任务要求 A -
请从记录中包含“Find all objects”的那一行起，一直到记录的最后一行为止，把这些行一字不差地抄写下来，首尾两行都包括在内。答案中不要写出图片。

文档正文 -
· · · ·

让你求链表的和,这里有个follow up要求你不改变链表,那么可以使用stack,在这里我使用了三个stack两个用来存储值,一个用来存储node,发现跑出来的代码比别人慢了20ms左右,原来别人的第三个stack存的也是val,然后在pop过程中新建node。这里确实是一个优化的点。
/**
* Definition for singly-linked list.
* public class ListNode {
* int val;
* ListNode next;
* ListNode(int x) { val = x; }
* }
*/
class Solution {
public ListNode addTwoNumbers(ListNode l1, ListNode l2) {
Stack<Integer> stack1 = storeToStack(l1);
Stack<Integer> stack2 = storeToStack(l2);
int carry = 0;
Stack<ListNode> stack = new Stack<ListNode>();
while(!stack1.isEmpty()&&!stack2.isEmpty())
{
int val1 = stack1.pop();
int val2 =stack2.pop() ;
int remain = (val1+val2+carry)%10;
carry =(val1+val2+carry)/10;
ListNode temp = new ListNode (remain);
stack.push(temp);
}
if(!stack1.isEmpty())

· · · ·

所给记录 -

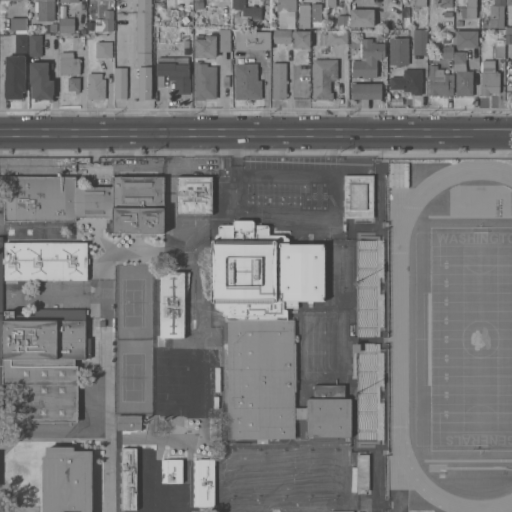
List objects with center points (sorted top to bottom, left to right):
building: (67, 0)
building: (68, 1)
building: (198, 1)
building: (498, 2)
building: (419, 3)
building: (445, 3)
building: (330, 4)
building: (446, 4)
building: (468, 9)
building: (44, 10)
building: (44, 10)
building: (246, 10)
building: (468, 10)
building: (284, 11)
building: (302, 11)
building: (246, 12)
building: (314, 12)
building: (285, 13)
building: (315, 13)
building: (496, 14)
building: (303, 16)
building: (495, 16)
building: (360, 17)
building: (361, 17)
building: (211, 20)
building: (342, 22)
building: (17, 23)
building: (65, 24)
building: (106, 24)
building: (106, 25)
building: (66, 26)
building: (142, 32)
building: (507, 35)
building: (280, 36)
building: (280, 36)
building: (331, 37)
building: (333, 38)
building: (465, 38)
building: (223, 39)
building: (300, 39)
building: (300, 39)
building: (466, 39)
building: (251, 40)
building: (223, 41)
building: (252, 41)
building: (419, 41)
building: (419, 42)
building: (20, 43)
building: (20, 43)
building: (34, 43)
building: (34, 45)
building: (204, 46)
building: (204, 47)
building: (143, 48)
building: (102, 49)
building: (103, 49)
building: (397, 50)
building: (397, 51)
building: (446, 52)
building: (367, 58)
building: (367, 60)
building: (68, 63)
building: (68, 64)
road: (130, 65)
parking lot: (510, 68)
building: (458, 71)
building: (173, 73)
building: (174, 75)
building: (461, 75)
building: (13, 77)
building: (13, 77)
building: (322, 77)
building: (322, 78)
building: (488, 78)
building: (245, 80)
building: (277, 80)
building: (278, 80)
building: (39, 81)
building: (39, 81)
building: (121, 81)
building: (203, 81)
building: (204, 81)
building: (246, 81)
building: (406, 81)
building: (439, 81)
building: (507, 81)
building: (119, 82)
building: (144, 82)
building: (407, 82)
building: (72, 83)
building: (437, 83)
building: (489, 84)
building: (73, 85)
building: (94, 85)
building: (95, 86)
building: (364, 90)
building: (366, 91)
road: (253, 132)
road: (509, 132)
building: (398, 175)
building: (359, 193)
building: (192, 195)
parking lot: (288, 195)
building: (192, 197)
building: (357, 197)
building: (53, 199)
building: (87, 200)
building: (137, 204)
road: (309, 212)
building: (44, 259)
building: (44, 260)
building: (261, 270)
building: (369, 284)
building: (368, 287)
building: (0, 292)
park: (133, 301)
building: (171, 302)
building: (172, 302)
building: (190, 319)
building: (2, 329)
track: (453, 337)
park: (471, 337)
building: (268, 338)
road: (108, 358)
building: (43, 363)
building: (41, 367)
park: (133, 375)
building: (260, 377)
building: (368, 391)
building: (369, 395)
building: (328, 410)
building: (127, 420)
building: (127, 422)
building: (170, 469)
building: (170, 470)
building: (361, 471)
building: (361, 471)
building: (128, 477)
building: (127, 478)
building: (65, 479)
building: (66, 479)
building: (202, 480)
building: (202, 482)
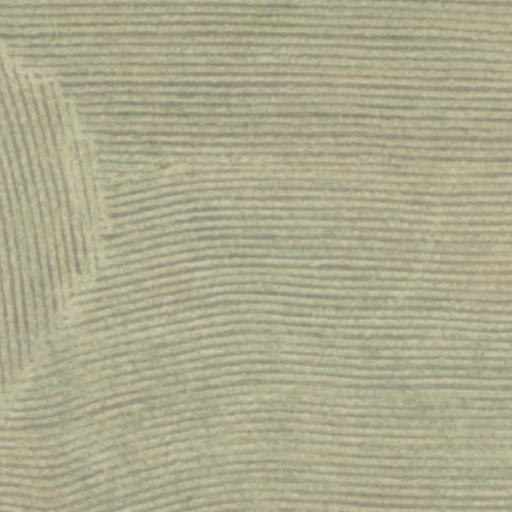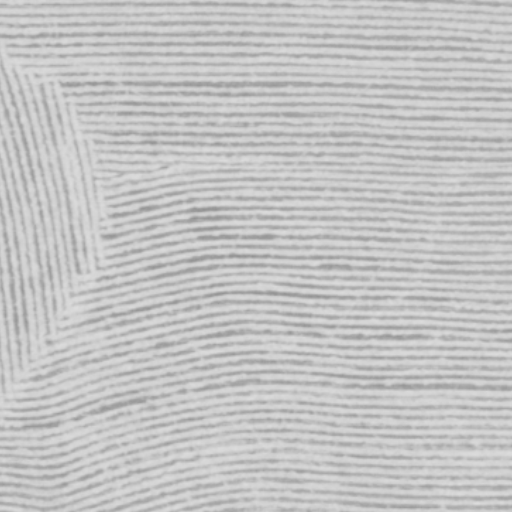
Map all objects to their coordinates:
crop: (256, 256)
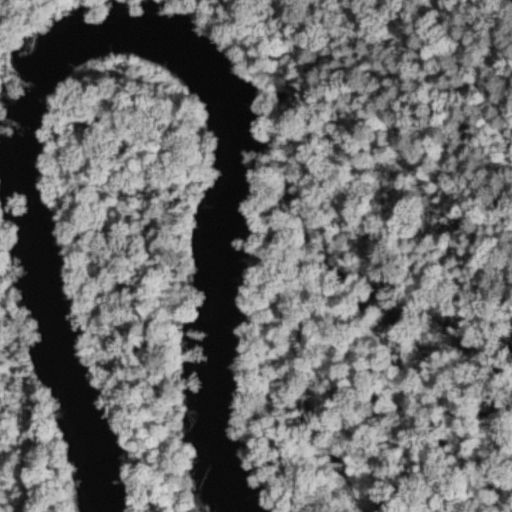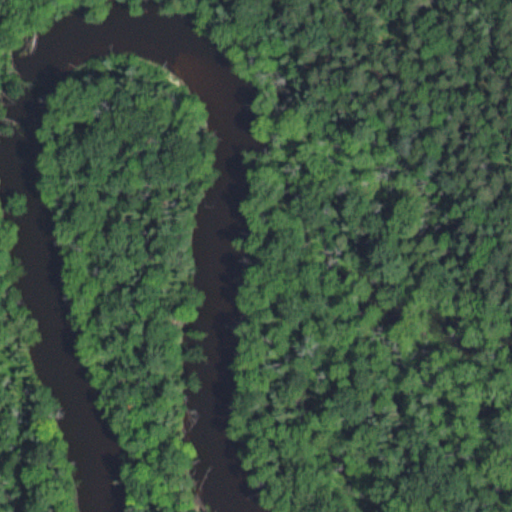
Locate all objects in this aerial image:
river: (124, 33)
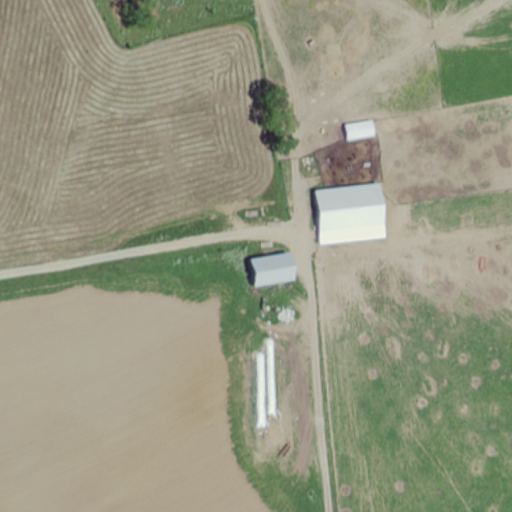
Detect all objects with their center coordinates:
building: (492, 17)
building: (363, 130)
building: (349, 199)
road: (343, 256)
building: (275, 269)
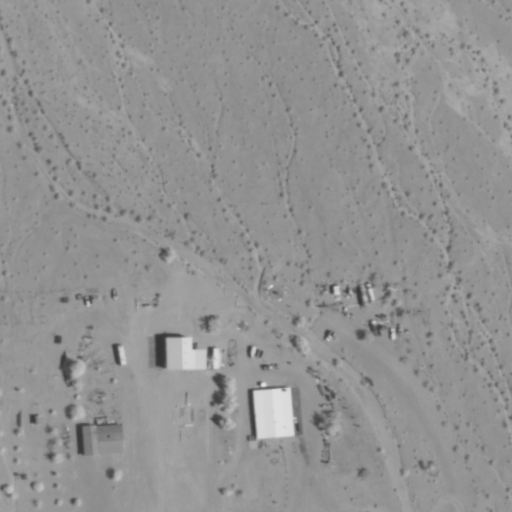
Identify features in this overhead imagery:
building: (271, 412)
building: (107, 432)
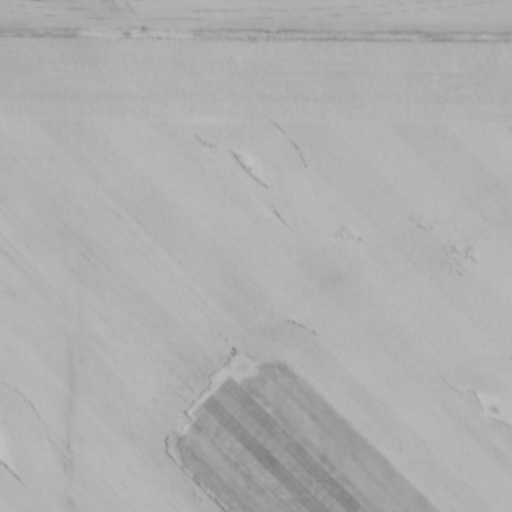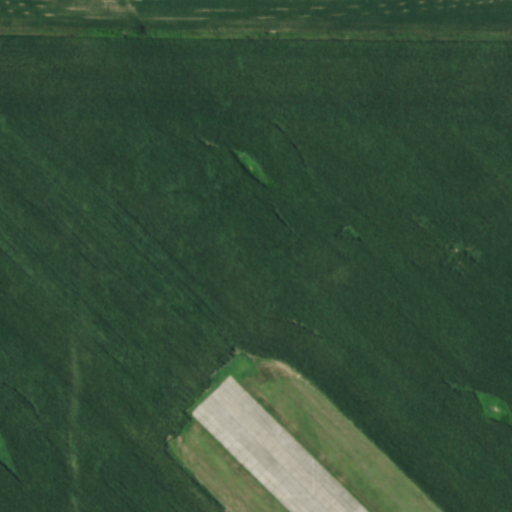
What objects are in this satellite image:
airport runway: (279, 453)
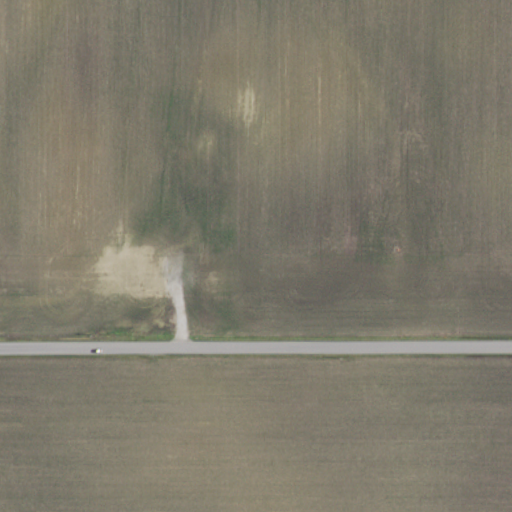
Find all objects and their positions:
road: (256, 347)
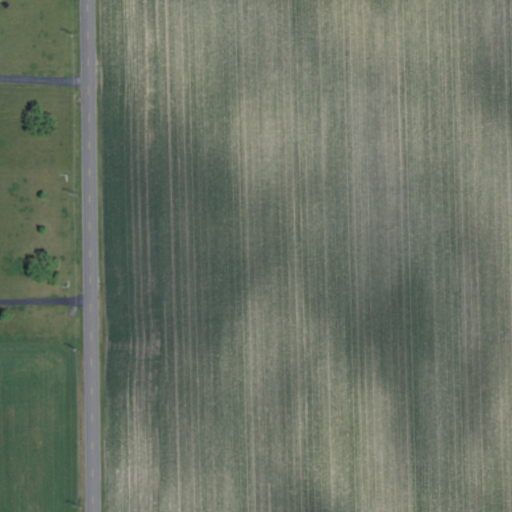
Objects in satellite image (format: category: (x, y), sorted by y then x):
road: (44, 79)
road: (90, 255)
road: (45, 299)
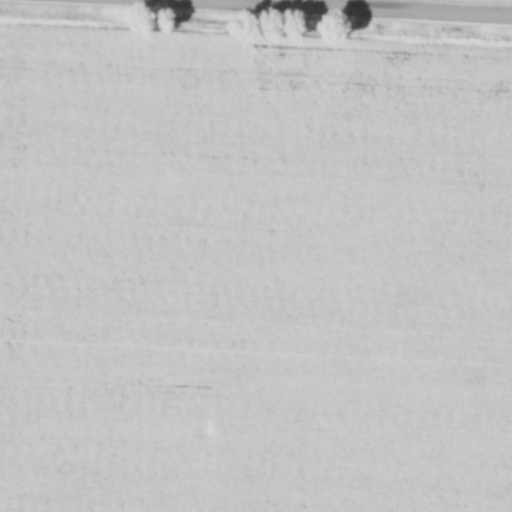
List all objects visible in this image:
road: (375, 6)
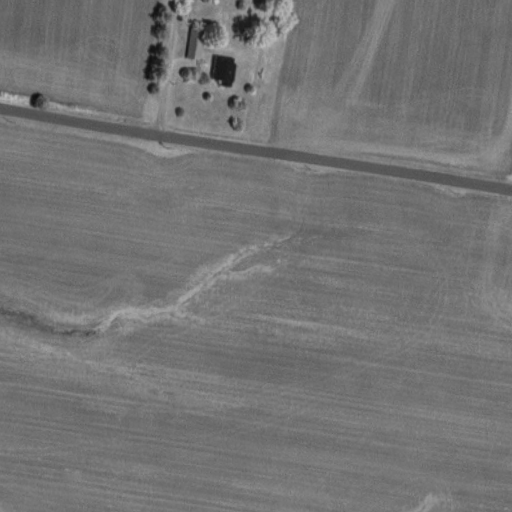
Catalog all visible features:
building: (191, 44)
road: (162, 70)
building: (219, 70)
road: (255, 155)
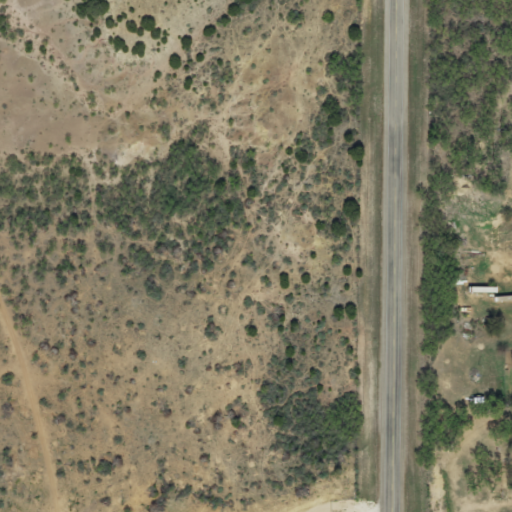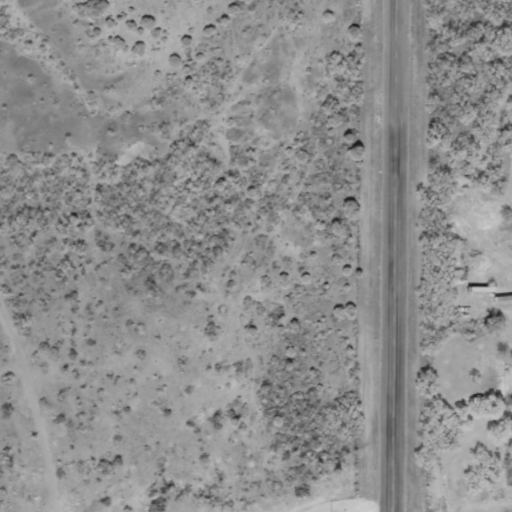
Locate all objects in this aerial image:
road: (393, 256)
building: (509, 420)
road: (203, 449)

· · · ·

任务要求 B -
把上文关于链表求和的那篇文本一字不改地完整提取出来。

结果 A -
Find all objects and their positions:
road: (256, 347)
Objects in satellite image (format: category: (x, y), sorted by y then x):
road: (44, 79)
road: (90, 255)
road: (45, 299)
List all objects visible in this image:
road: (375, 6)
Catalog all visible features:
building: (191, 44)
road: (162, 70)
building: (219, 70)
road: (255, 155)
Locate all objects in this aerial image:
road: (393, 256)
building: (509, 420)
road: (203, 449)

结果 B -
让你求链表的和,这里有个follow up要求你不改变链表,那么可以使用stack,在这里我使用了三个stack两个用来存储值,一个用来存储node,发现跑出来的代码比别人慢了20ms左右,原来别人的第三个stack存的也是val,然后在pop过程中新建node。这里确实是一个优化的点。
/**
* Definition for singly-linked list.
* public class ListNode {
* int val;
* ListNode next;
* ListNode(int x) { val = x; }
* }
*/
class Solution {
public ListNode addTwoNumbers(ListNode l1, ListNode l2) {
Stack<Integer> stack1 = storeToStack(l1);
Stack<Integer> stack2 = storeToStack(l2);
int carry = 0;
Stack<ListNode> stack = new Stack<ListNode>();
while(!stack1.isEmpty()&&!stack2.isEmpty())
{
int val1 = stack1.pop();
int val2 =stack2.pop() ;
int remain = (val1+val2+carry)%10;
carry =(val1+val2+carry)/10;
ListNode temp = new ListNode (remain);
stack.push(temp);
}
if(!stack1.isEmpty())